Wtorek, 17 lipca 2012 (10:56), aktualizacja: 17.07.2012 (11:02)

Jak poradzić sobie z osami i szerszeniami?

fot. archiwum / MJ
fot. archiwum / MJ
Strażacy mają coraz więcej pracy związanej z usuwaniem gniazd os i szerszeni. Jednak czy w każdym przypadku możemy poprosić ich o pomoc?
Rzecznik KPPSP st. kpt. Cezary Kobierski przypomina: Interwencje straży pożarnej związane z owadami błonkoskrzydłymi (osy, szerszenie, pszczoły) podejmowane są wyłącznie w przypadku stwierdzenia bezpośredniego zagrożenia dla życia i zdrowia ludzi w obiektach, w których przebywają grupy dzieci lub osoby o ograniczonej zdolności poruszania się. W takich przypadkach przewiduje się doraźną ewakuację tych osób poza strefę zagrożenia i podjęcie niezbędnych działań zmierzających do usunięcia owadów.

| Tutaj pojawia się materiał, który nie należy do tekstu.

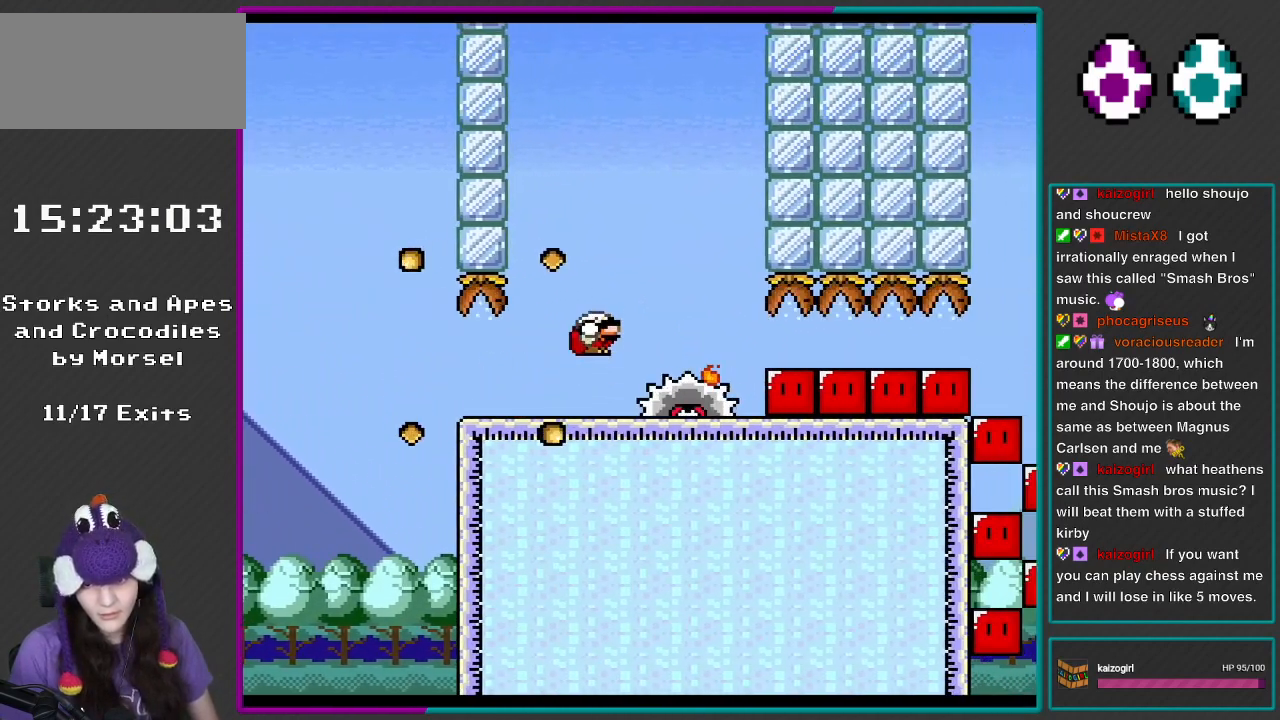
{"buttons": ["Y"], "events": [[67, "B", "down"], [117, "DPAD_RIGHT", "up"], [183, "B", "up"], [183, "DPAD_DOWN", "up"], [183, "DPAD_LEFT", "down"], [250, "DPAD_LEFT", "up"], [300, "DPAD_RIGHT", "down"], [383, "DPAD_RIGHT", "up"]]}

Oznacza to, że jeżeli na naszej posesji pojawi się gniazdo os czy szerszeni będziemy musieli zlecić jego usunięcie specjalistycznej firmie. W uzasadnionych okolicznościach prowadzone mogą być działania polegające m.in. na ewakuacji osób ze strefy zagrożenia, oznakowaniu i zabezpieczeniu tej strefy, poinformowaniu właściciela, zarządcy lub użytkownika obiektu o wystąpieniu roju lub gniazda wraz z informacją o konieczności jego likwidacji przez specjalistyczną firmę dezynsekcyjną, pisemnym przekazaniu miejsca zdarzenia z zaleceniem (w myśl art. 61 ustawy "Prawo budowlane"), zapewnienia dalszego bezpiecznego użytkowania obiektu.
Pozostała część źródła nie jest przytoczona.